Authors: Hendriksen JMT et al., BMJ 2015 Sep 8; 351:h4438
In the primary care setting, Wells and Geneva rules all performed well.
How accurate are prediction rules, combined with point-of-care D-dimer testing, for ruling out pulmonary embolism (PE) in the primary care setting? In a systematic review followed by a validation study, researchers assessed five rules and specific score thresholds: original Wells (≤4), modified Wells (≤2), simplified Wells (≤1), revised Geneva (≤5), and simplified revised Geneva (≤2). The validation study involved 600 patients with suspected PE in 300 Dutch general practices.
Sensitivities of three Wells rules, combined with point-of-care D-dimer testing, were higher (95%–96%) than sensitivities of the two Geneva rules (88% and 90%). For each rule, specificity was about 50% and positive predictive value was about 20%. Negative predictive values for the Wells rules and Geneva rules were 99% and 97%, respectively. Failure rates ranged from 1.2% for the simplified Wells rule to 3.1% for the simplified revised Geneva rule; this difference was significant. PE eventually was diagnosed in three patients in the validation study who were classified initially as having low probability of PE, regardless of which rule was applied.

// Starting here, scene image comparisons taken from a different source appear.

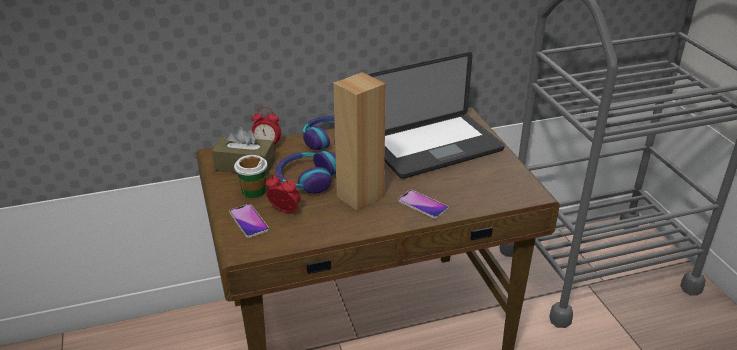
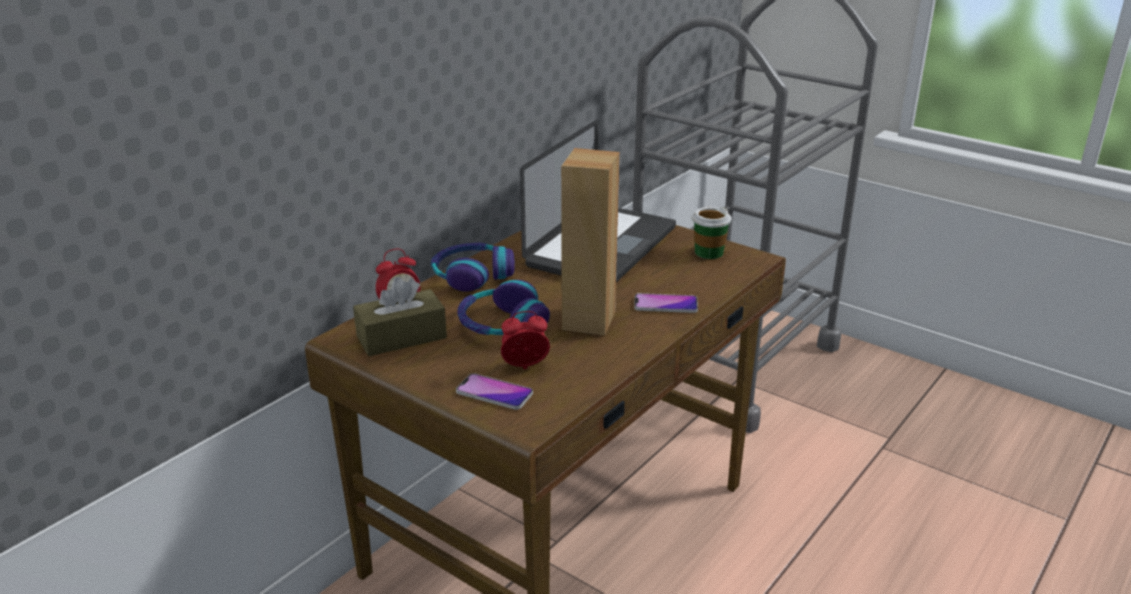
camera: 35 degrees left, 5 degrees down
cup [234,155,267,199] -> cup moved to [692,207,732,259]

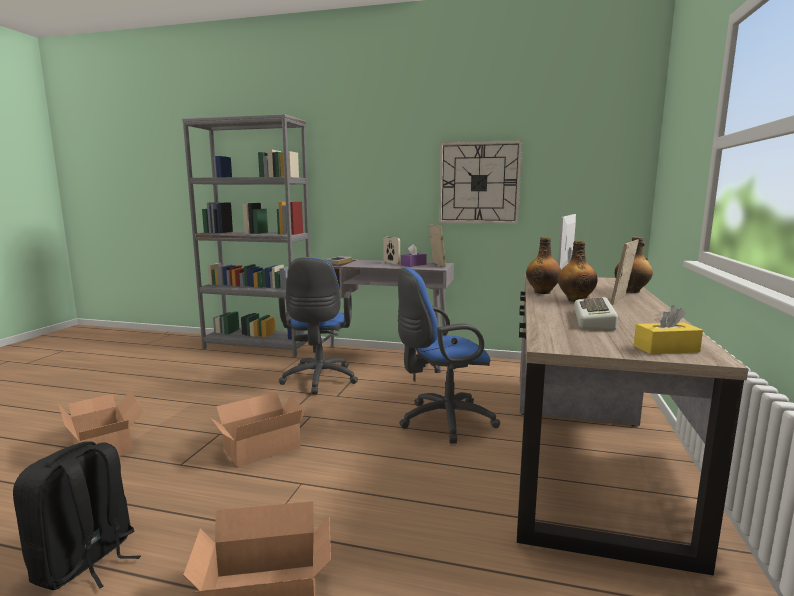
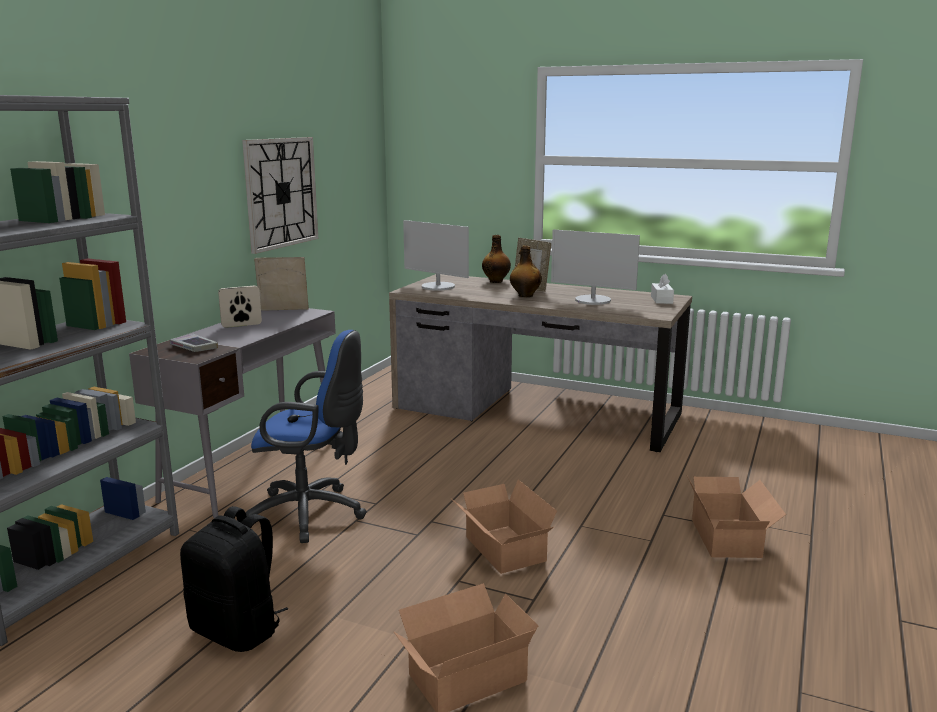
camera: 80 degrees left, 5 degrees up
black backpack [13,441,141,590] -> black backpack moved to [180,506,288,652]
blue office chair [398,267,500,444] -> none
purple tissue box [401,244,427,267] -> none
bottle [526,237,561,294] -> none
keyboard [574,297,618,331] -> monitor [551,229,640,305]
yellow tissue box [634,305,703,354] -> white tissue box [651,274,674,304]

This study validated five easy-to-use prediction rules, combined with point-of-care D-dimer testing, to rule out PE in primary care settings. The Wells rules, particularly the simplified Wells rule, performed the best; the simplified Wells rule consists of 1 point each for clinical signs of deep venous thrombosis (DVT), heart rate >100 beats/minute, recent surgery or immobilization, previous PE or DVT, hemoptysis, cancer, and alternative diagnoses less likely than PE. Among the three misclassified validation patients, one was a 75-year-old man with a history of venous thromboembolism, and two were young women who were taking oral contraceptive pills — affirming that prediction rules plus D-dimer testing should not replace good clinical judgment but should supplement it.